Wie im Fall eines jungen Pärchens aus dem Bozner Umland. Sie hatten beim Möbelgeschäft Aiazzone in Bozen den Kaufvertrag für eine Küche und Wohnzimmermöbel unterzeichnet. Den Preis von 12.000 € wollten sie „abstottern“, also wurde mit dem Kaufvertrag ein Ratenkreditvertrag unterzeichnet. Dies geschah im Juni; Küche und Wohnzimmer sollten nach 2 Monaten geliefert werden. Trotz zahlreicher Nachfragen hat das Paar bis heute die Möbel nicht erhalten; und der Händler ist anscheinend nicht in der Lage, einen genauen Liefertermin zu benennen. Und das Paar musste trotzdem die fälligen Raten bereits begleichen.


Wie kommt man in solchen Fällen zu seinem Recht?
═══
> Ihre Aufgaben
(a) Welchen Preis hatten Küche und Wohnzimmermöbel im Auszug über den Möbelkauf?
(b) Setzen Sie den Auszug über den Möbelkauf im Anschluss an seinen letzten Satz fort.
Die Zeilen haben mit dem Auszug über den Möbelkauf nichts zu tun.
═══
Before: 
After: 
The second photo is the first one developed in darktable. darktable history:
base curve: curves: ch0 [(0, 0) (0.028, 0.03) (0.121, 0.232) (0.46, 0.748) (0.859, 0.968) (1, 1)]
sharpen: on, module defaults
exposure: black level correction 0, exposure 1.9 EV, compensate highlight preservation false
═══
> Lösungen
(a) 12.000 €.

(b)
„Der Gesetzgeber hat im Bürgerlichen Gesetzbuch Abhilfe für solche Fälle vorgesehen“ erklärt Cristian De Massari, Berater der Verbraucherzentrale. „Grundsätzlich gilt es, zuerst alle rechtlichen und praktischen Aspekte des Vertrags abzuklären. Die erste Frage, die sich VerbraucherInnen stellen müssen, ist: was will ich? Möchte ich die Möbel, oder will ich den Vertrag auflösen und meine Möbel anderswo kaufen?“

Soll der Vertrag von Rechts wegen aufgelöst werden, muss man zuerst überprüfen, ob im Vertrag ein fixer Liefertermin als wesentliche Frist festgelegt („termine essenziale“) wurde. Erfolgt in diesem Fall die Lieferung nicht innerhalb dieses Datums, so gilt der Vertrag von Rechts wegen als aufgelöst. Das Vorsehen eines Fixtermins (und, falls möglich, eines Fixpreises) im Vertrag garantiert eine bessere Ausgangssituation zur Wahrung der eigenen Rechte.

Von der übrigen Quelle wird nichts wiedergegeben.